= Your assignment =
Count every line below that holds the word "wire", and give the number with no other words.

= Machine-readable hardware designs =
- - - -

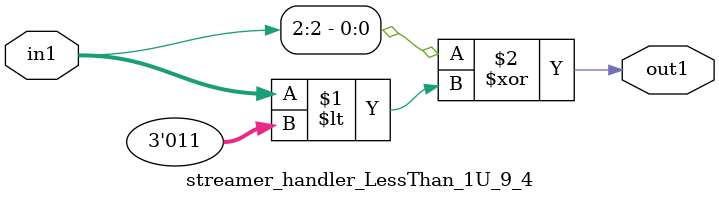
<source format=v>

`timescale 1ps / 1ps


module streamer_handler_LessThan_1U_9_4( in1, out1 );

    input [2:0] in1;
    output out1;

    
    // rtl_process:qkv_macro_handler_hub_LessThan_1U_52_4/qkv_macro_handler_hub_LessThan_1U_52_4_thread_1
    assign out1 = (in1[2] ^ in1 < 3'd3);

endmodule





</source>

- - - -

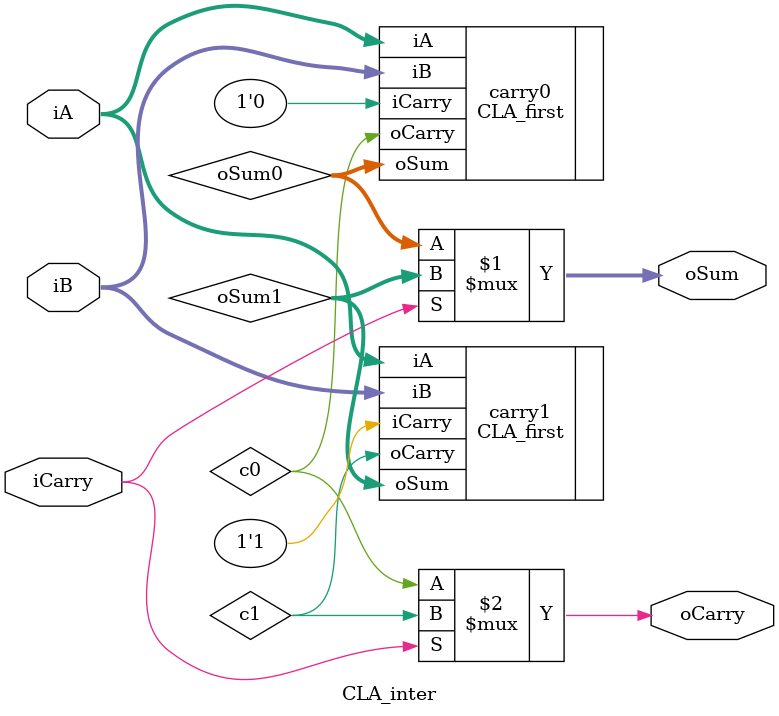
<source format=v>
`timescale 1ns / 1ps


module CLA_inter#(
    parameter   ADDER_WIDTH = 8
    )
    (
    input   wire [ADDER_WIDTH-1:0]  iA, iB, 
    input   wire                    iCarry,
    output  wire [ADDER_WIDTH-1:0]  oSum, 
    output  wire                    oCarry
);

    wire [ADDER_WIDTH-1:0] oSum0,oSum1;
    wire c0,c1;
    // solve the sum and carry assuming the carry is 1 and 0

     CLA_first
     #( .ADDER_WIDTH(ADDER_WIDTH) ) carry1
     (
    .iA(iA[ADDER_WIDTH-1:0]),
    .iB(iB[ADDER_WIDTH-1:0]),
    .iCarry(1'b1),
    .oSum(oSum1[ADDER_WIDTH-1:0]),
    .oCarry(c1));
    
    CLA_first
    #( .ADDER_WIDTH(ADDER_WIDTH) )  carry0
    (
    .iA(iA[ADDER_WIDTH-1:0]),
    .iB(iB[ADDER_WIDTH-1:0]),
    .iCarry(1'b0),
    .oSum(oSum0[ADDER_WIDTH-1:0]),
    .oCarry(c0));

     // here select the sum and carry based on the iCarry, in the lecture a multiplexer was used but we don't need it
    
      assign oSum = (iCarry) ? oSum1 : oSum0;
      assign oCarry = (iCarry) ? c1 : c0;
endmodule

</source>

- - - -

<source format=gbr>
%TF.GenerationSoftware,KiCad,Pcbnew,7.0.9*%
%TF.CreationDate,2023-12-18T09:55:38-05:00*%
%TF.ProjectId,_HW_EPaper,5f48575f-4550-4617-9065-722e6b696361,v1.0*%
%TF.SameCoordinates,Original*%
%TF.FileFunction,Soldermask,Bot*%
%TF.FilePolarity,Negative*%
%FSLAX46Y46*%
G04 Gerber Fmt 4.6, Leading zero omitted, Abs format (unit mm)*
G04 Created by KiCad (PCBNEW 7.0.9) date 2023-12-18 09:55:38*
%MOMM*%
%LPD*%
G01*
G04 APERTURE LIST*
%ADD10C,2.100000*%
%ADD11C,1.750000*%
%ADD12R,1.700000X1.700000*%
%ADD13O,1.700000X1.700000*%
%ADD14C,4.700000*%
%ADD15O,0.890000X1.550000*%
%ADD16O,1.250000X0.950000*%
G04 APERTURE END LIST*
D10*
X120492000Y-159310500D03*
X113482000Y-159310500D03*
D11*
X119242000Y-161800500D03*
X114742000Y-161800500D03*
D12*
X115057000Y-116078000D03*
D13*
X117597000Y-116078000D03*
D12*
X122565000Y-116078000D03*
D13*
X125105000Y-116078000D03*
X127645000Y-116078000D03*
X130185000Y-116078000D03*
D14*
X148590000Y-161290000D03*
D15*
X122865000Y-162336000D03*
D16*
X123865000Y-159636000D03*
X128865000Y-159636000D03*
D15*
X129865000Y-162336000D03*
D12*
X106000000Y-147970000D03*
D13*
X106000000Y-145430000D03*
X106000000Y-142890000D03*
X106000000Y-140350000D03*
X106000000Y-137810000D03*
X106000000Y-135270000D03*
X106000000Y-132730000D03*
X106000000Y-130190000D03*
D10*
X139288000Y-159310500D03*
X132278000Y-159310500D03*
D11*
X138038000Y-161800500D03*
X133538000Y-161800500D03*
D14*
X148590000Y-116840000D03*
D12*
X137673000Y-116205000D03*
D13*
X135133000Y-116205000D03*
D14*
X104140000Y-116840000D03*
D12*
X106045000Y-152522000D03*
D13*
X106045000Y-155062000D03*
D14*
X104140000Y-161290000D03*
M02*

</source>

- - - -

= Result of this task =
6